Из-за своей хворобы Зося Лихвицкая проходила домашнее обучение. Гимназический курс она одолевала, лежа в постели или сидя за столом на своем катающемся креслице. Рядом всегда была Анастасия, жадно ловящая каждое слово домашних учителей. Преподаватели к Лихвицким ходили хорошие, и было известно, как недешево обходится для больной девочки такое образование. Настя же получала все то же самое совершенно бесплатно — за компанию. И уж никак нельзя было допустить, чтобы хоть крошка пропала даром.
С начала мая Софья Давыдовна с Зосей и целым штатом прислуги перебиралась на дачу на Люстдорфе, где у Лихвицких был большой дом, весь деревянный, резной, с теремком-мезонином и множеством веранд, выходящих в разные стороны. Самая большая из них, развернутая прямо к морю, увешивалась белыми кисейными занавесками, волнующимися от малейшего ветерка. Их поднимали или опускали, словно паруса, чтобы уберечь от солнечных лучей огромный текинский ковер, устилающий пол, столовую ореховую мебель с цветочной гобеленовой обивкой и массивным овальным столом в центре. Стол покрывала кремовая кружевная скатерть, а в центре, в высокой, как называла горничная Тася — «ведерной», вазе красовался какой-нибудь гигантский букет из собственного сада. Ступени веранды спускались к лужайке, на которой гости, часто бывавшие у Лихвицких, резвились, как могли — то устраивались танцы, то турнир в серсо, то импровизированный концерт или самые шумные жмурки. Под прикрытием сдвинутой повязки кавалерам удавалось обшарить «неверными» руками стан пойманной, отчаянно визжавшей дамы.

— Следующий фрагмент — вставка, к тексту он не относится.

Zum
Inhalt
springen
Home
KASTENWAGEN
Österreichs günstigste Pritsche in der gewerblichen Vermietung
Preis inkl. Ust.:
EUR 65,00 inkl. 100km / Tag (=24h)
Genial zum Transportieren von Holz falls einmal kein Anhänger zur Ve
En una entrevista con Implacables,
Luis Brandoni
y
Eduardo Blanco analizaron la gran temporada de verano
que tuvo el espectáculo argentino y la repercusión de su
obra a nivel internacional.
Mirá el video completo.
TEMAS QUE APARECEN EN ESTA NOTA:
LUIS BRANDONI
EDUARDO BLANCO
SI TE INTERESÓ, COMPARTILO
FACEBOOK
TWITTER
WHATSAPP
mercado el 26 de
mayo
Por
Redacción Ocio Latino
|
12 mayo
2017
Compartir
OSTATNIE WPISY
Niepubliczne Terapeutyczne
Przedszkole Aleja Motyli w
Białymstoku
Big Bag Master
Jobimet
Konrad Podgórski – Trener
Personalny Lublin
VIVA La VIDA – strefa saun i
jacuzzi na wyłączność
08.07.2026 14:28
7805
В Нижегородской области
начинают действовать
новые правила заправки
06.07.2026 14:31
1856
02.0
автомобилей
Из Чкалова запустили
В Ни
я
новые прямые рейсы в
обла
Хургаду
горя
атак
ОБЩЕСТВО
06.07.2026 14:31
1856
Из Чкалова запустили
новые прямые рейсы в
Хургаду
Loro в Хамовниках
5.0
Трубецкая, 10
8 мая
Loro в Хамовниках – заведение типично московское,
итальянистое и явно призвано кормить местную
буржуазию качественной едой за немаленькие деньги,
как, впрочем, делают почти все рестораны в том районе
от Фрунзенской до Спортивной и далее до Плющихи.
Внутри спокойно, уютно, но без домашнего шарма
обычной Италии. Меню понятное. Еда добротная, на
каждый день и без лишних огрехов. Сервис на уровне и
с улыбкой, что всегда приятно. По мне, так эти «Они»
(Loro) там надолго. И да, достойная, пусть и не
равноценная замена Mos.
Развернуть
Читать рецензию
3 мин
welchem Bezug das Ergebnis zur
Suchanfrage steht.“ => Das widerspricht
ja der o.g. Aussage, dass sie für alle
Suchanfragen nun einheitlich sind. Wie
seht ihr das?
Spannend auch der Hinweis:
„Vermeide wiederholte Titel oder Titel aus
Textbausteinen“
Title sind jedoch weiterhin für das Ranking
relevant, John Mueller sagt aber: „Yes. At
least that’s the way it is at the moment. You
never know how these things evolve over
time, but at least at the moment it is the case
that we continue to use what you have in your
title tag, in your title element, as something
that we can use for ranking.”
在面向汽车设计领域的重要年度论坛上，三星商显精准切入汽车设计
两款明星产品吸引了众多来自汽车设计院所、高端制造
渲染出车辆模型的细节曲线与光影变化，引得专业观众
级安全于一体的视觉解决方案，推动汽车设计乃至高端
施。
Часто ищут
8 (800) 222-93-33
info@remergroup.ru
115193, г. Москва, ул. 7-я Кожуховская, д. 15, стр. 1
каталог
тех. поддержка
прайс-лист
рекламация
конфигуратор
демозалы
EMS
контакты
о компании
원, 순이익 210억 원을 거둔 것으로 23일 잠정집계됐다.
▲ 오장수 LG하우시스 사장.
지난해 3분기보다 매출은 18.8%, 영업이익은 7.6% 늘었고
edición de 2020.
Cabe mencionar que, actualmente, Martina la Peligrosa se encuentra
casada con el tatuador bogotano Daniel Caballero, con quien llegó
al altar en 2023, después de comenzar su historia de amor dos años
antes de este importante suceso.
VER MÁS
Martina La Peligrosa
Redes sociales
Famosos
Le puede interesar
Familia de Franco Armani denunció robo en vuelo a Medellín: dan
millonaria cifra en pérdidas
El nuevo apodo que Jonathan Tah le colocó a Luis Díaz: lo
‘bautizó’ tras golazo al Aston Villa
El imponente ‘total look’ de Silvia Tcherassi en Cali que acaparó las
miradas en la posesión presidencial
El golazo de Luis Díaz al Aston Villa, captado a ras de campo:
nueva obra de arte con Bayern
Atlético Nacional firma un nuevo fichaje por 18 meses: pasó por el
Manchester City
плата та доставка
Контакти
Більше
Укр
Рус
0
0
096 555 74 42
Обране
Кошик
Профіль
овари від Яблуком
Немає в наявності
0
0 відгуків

Были, конечно, занятия и поделикатней, особенно когда Яков Ильич зазывал к себе на «игривые вечера» знакомых из мира искусства — художников, музыкантов, поэтов, певцов. На веранду выкатывался из гостиной кабинетный рояль и веселье на время приобретало характер филармонического благотворительного концерта. К таким выступлениям Лихвицкие готовились заранее. Хозяин зычным голосом читал сочинения Максима Горького, стяжав себе славу исполнением «Буревестника». Софья Давыдовна премило музицировала, а краснощекий Вольдемар, по мере взросления, переходил от чтения басен Лафонтена на французском языке к декламации «символических сочинений» некоего Альбера Кентаврического. Под псевдонимом, несомненно, скрывался сам наследник Лихвицких, но попытки шутить на этот счет прекратились раз и навсегда, когда шестнадцатилетний Вольдемар, добивших своим сверх-трагическим пафосом гомерического хохота зрителей, кинулся топиться к морю.